Wednesday, January 15, 2014

Grandma's Fudge: Whoopsie Edition

     Yesterday I was given a special task from Jen: make my Grandma's fudge. She was having a hankerin' for it, and I thought it would be fun to see if I could do it. 

     See, the problem here is that my Grandma's fudge barely even has what could qualify as a recipe. It's one of those "summa this, summa that" type deals. So because of that, it's not a good recipe for beginners. Although, on the other hand, it kind of is a good recipe for beginners because even if you screw it up, hey, you just made chocolate goo, and maybe that's not what you were shooting for but damn if doesn't taste good. Unless you burn it. God help you if you burn it. But we'll get to that. First let's take a look at the original recipe. 

     Ok, so we've got the basics, anyway. But first! You'll notice it has "milk" listed as an ingredient, but what it should say is evaporated milk, and don't bother measuring it, just get a little can of it. I'm not just making that up, my grandma always used evaporated milk too. I remembered watching her use a little can of milk, but I couldn't remember if it was sweetened condensed milk or evaporated milk. I went with the former and immediately realized it was the wrong choice, but I just added some milk to make a nice thick liquid texture, and it turned out just fine. But I'm getting ahead of myself again! 

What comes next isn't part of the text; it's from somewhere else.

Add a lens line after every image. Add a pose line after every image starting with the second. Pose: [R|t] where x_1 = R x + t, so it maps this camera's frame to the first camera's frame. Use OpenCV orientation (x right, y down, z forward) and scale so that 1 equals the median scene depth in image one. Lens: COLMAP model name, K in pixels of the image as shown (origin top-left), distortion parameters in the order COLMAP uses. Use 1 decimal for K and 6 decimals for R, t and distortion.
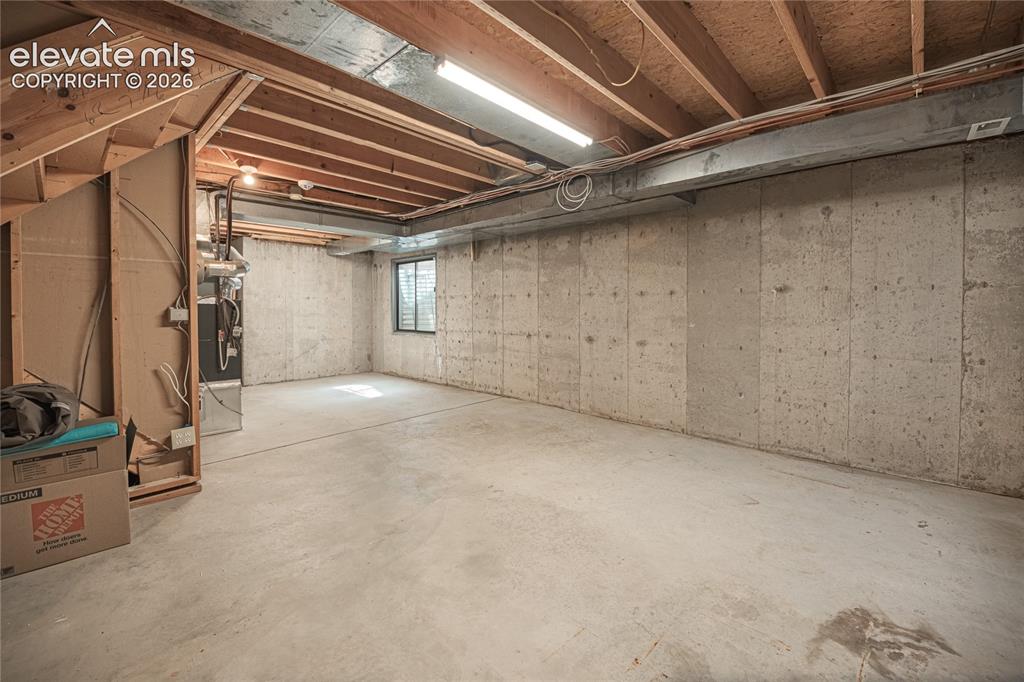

     So you take your evaporated milk, your sugar, and your cocoa, and plop 'em into a pan and cook on low to low-medium (is that a thing? Let's pretend it's a thing) until it thickens. If you're like me and you accidentally used sweetened condensed milk, you'll get a weird gritty thick paste, so throw in about 3/4 cup of regular milk and stir it up, and it'll be ok. Now this part is important: stir. Constantly. This is not a recipe that you can throw on the stove and walk away from for a minute. You do have to stir it, literally, constantly. It's not bad though, because you'll only need to cook it for ten to fifteen minutes before it gets thickened to the soft ball stage. My grandma always used the candy-making method of dropping a smidge of the fudge into a cup of cool water and seeing if it turns into a soft ball; when it does, it's just about ready. I prefer to just go by intuition: when you're stirring the fudge and you notice it filling back in on itself following the spatula nice and slowly, like a lava flow. Because I know the hardest part of this recipe is figuring out when it's thickened enough, here's a little gif I threw together so you can see what it ought to look like when it's ready. 

     When it looks like that, it's time to add your power-up ingredients: butter, vanilla, and peanut butter, unless you don't like peanut butter (GET OUT. Just kidding, you can stay while I judge you from afar) or have allergies. The recipe just says "add vanilla and butter." OKAY GRANDMA. Just add it. Some. A lot. Whatever. I used about three tablespoons...ish of butter, a teaspoon or so of vanilla (that's just what was left in the bottle, real talk), and probably close to a cup of peanut butter, because I really like peanut butter, like, a lot. Just add all that in and let it melt in with the pan off the eye, no stirring necessary. Once everything's melted, give it a quick stir to get it all together, then it's pan time! Pour it into a brownie pan and let it chill and set into solid form. Try to resist the urge to lick the spatula and burn your mouth to ashes with boiling chocolate napalm. 

     Once it's set, slice it into bite-sized pieces and enjoy! At the end of all of this, I ended up deciding the sweetened condensed milk debacle was a delicious mistake, because it gave the fudge a sort of caramel-y taste. So it all worked out in the end!